* begin PAGE TEXT *

China records record trade surplus…International Business Wales opens Houston office…Save-a-Lot “edited-assortment” grocery store opens first Houston outlet…
From the U.S. perspective, it is the other side of the trade imbalance story. China says its trade surplus notched a record monthly high in October as exports soared and import growth fell amid government efforts to cool its sizzling economy. The surplus in October jumped to $23.8 billion, up 27 percent from the previous high in August. That raised China’s total surplus for the first ten months of the year to $133.6 billion, already topping the record for all of last year. China’s growing trade gap has fueled requests by Washington and other trading partners for Beijing to raise the value of its currency. That would make Chinese goods more expensive for foreign buyers and might restrain surging exports.
The economic development and trade arm of the Welsh Assembly Government has opened a Houston office on Louisiana. International Business Wales will promote business ties between Wales and the United States. The group says Wales is a key entry point to the UK and the broader European markets. More than 300 North American corporations have operations in Wales.
Striking janitors visited City Hall to discuss whether billion dollar companies that do not support better-paying jobs with health care for janitors should receive tax breaks. They were referring to Chevron’s multi-year multi-million dollar tax break granted by the City of Houston. Some 1,700 members of the local chapter of Service Employees International Union have been striking for a wage increase plus health insurance in contract talks with the city’s five largest cleaning companies. They’re now in the third week of the strike. Janitors are calling on Houston’s building owners to intervene in the strike and instruct the contractors they hire to bargain in good faith. Supporters also rallied outside a meeting between Shell Oil and other business leaders at the Houston Club. Shell’s John Hofmeister was being presented the 2006 International Executive of the Year Award by the Greater Houston Partnership.
A so-called “edited-assortment” grocery chain has opened its first Houston store near Beltway 8 in the Alief area on Bissonnet. Save-a-Lot sells discounted high-end foods in a quick in-and-out format. Save-a-Lot outlets have a smaller store size and feature 1,250 of the products most used by consumers. There are more than 1,150 stores in 42 states, and another Houston outlet on Broadway is set to open on November 16th. A third store on Fondren opens in January. The store has partnered with Catholic charities of the Archdiocese of Galveston-Houston to donate groceries through the organization’s Guadalupe Pantry Center for this Grand Opening.

* end PAGE TEXT *

• PROBLEMS TO SOLVE:
a. List the Houston streets that the Houston business news roundup gives as the location of an office or store, either open or set to open.
b. Resume the Houston business news roundup with a new item after its last sentence.

* begin DATASET EXCERPTS *

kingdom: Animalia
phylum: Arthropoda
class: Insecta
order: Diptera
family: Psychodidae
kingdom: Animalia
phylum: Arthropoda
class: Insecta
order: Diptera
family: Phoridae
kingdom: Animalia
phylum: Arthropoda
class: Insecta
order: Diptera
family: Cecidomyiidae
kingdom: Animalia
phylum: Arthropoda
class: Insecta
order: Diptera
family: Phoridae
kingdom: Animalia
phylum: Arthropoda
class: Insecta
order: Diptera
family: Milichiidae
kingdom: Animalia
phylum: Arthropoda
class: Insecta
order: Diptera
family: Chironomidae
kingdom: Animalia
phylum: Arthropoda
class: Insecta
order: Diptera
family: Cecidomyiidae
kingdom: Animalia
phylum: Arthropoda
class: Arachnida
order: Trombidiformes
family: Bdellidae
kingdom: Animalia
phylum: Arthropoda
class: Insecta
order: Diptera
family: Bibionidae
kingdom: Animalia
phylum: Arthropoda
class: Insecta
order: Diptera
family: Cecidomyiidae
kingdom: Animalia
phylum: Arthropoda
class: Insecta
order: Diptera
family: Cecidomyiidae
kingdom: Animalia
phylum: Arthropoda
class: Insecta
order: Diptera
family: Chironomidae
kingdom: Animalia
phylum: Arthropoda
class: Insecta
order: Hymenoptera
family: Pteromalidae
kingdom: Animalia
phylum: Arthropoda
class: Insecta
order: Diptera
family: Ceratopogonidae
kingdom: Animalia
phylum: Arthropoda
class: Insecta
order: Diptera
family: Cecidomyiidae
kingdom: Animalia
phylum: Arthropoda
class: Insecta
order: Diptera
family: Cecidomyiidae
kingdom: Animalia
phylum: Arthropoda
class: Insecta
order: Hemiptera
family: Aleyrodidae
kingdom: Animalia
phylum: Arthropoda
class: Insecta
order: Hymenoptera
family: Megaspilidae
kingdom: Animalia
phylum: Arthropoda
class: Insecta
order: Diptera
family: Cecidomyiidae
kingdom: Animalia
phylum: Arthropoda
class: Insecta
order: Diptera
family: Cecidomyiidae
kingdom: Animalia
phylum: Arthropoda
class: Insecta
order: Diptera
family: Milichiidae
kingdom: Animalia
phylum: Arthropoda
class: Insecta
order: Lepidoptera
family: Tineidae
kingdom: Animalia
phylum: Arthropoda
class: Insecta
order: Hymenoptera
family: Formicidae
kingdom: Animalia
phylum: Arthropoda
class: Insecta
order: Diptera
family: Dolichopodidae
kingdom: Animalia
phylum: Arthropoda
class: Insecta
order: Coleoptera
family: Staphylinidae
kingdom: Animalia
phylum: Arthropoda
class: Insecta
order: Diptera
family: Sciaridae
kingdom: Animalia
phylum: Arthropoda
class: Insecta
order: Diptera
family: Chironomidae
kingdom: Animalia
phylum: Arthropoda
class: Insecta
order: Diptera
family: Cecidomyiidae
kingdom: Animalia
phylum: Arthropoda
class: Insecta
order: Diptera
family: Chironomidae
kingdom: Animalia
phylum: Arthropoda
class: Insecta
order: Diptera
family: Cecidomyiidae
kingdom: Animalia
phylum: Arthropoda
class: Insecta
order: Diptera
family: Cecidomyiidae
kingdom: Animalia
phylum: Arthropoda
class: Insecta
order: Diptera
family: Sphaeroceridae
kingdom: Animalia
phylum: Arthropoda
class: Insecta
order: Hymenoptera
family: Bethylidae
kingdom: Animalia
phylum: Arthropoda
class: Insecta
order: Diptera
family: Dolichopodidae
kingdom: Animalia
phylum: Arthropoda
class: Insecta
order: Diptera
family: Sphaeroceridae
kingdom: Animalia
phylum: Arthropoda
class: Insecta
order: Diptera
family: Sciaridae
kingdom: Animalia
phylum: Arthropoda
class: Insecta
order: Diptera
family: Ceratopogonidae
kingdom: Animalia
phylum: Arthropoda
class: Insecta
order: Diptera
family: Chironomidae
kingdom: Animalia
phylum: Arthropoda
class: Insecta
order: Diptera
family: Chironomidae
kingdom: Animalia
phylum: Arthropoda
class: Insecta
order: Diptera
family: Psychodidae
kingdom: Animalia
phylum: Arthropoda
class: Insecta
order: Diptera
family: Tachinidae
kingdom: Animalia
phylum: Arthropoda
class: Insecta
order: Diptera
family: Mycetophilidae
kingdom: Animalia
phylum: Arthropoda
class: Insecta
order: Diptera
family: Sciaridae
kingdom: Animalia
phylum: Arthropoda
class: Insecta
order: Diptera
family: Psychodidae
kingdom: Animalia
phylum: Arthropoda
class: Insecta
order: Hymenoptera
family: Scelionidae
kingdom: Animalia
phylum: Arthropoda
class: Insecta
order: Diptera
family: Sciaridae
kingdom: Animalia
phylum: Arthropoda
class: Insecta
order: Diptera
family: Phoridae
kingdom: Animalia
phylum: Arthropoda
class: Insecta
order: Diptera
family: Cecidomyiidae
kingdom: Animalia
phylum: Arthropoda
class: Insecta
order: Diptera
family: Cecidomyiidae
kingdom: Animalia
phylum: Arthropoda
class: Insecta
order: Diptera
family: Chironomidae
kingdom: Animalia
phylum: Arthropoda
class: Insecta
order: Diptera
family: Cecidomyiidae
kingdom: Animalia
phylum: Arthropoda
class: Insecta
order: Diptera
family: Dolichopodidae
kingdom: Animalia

* end DATASET EXCERPTS *

• RESULTS:
a. Louisiana, Bissonnet, Broadway, Fondren

b.
St. Louis-based First Banks is acquiring Houston-based Royal Oaks Bancshares for about $38.6 million. Royal Oaks has four bank outlets in the Houston area and is opening two more in Sugar Land and the Heights. The company plans to add branches in Katy and two in Pearland, plus a second Sugar Land branch.
An affiliate of Houston-based Nelson Duffie Interests has purchased local industrial buildings for an undisclosed price through a California bankruptcy court, according to the Houston Business Journal. The package includes 21 buildings in seven locations, mostly in northwest Houston near Beltway 8 and State Highway 290. Three properties are in south Houston near Hobby Airport. The portfolio has about 100 tenants.
Great Western Land & Recreation has sold its 200-acre Westchester Lakes property north of Houston in a $3.78 million deal to Nevada-based Sunbelt Investors. The property, just south of Highway 290 near Katy Hockley Road, will be used for residential development.
The Houston-based Anime Network has partnered with Sprint to provide its mobile video content to Sprint Power Vision subscribers on Sprint TV’s Channel 66. Subscribers can access clips from up to five titles at $4.95 a month. Anime Network is available on a linear channel, on video-on-demand, subscription-based video-on-demand and pay-per-view on cable and satellite. Parent company A.D. Vision also distributes the anime magazine Newtype USA.
Six eastern states and the District of Columbia will get an extra day to file their 2006 federal income tax returns. The Internal Revenue Service says people in those jurisdictions will have until April 17th. Most of the rest of the country must file and pay taxes by the 16th next year because April 15th falls on a Sunday. But states served by the Andover, Massachusetts, IRS processing center will have an extra day because April 16th is Patriot’s Day–a state holiday in Massachusetts. The affected states are Maine, Maryland, Massachusetts, New Hampshire, New York and Vermont as well as Washington DC. The April 17th deadline will apply to 2006 income tax returns–whether filed electronically or on paper–and requests for an automatic six-month filing extension.
Dynegy reported a third-quarter loss. That’s as the Houston-based power company recorded a large write-down related to a Kentucky power plant. Dynegy’s loss attributable to common shareholders was $69 million for the July-through-September period. That’s compared with a profit of $29 million a year earlier. The results included $98 million in charges related to a write-down in the value of its Bluegrass facility due to “recent changes in the market that placed economic constraints on the facility.” Dynegy also says it incurred debt exchange and litigation settlement costs that hurt results. Revenue fell 25 percent to $581 million. Dynegy blames lower volumes and pricing softness in the northeast and south for offsetting gains in the midwest.
I.W. Marks has received a national arts award from Business Committee for the Arts, founded by David Rockefeller to bring business and arts together. Business support to the arts from BCA has grown from $22 million to $3.32 billion in 2003.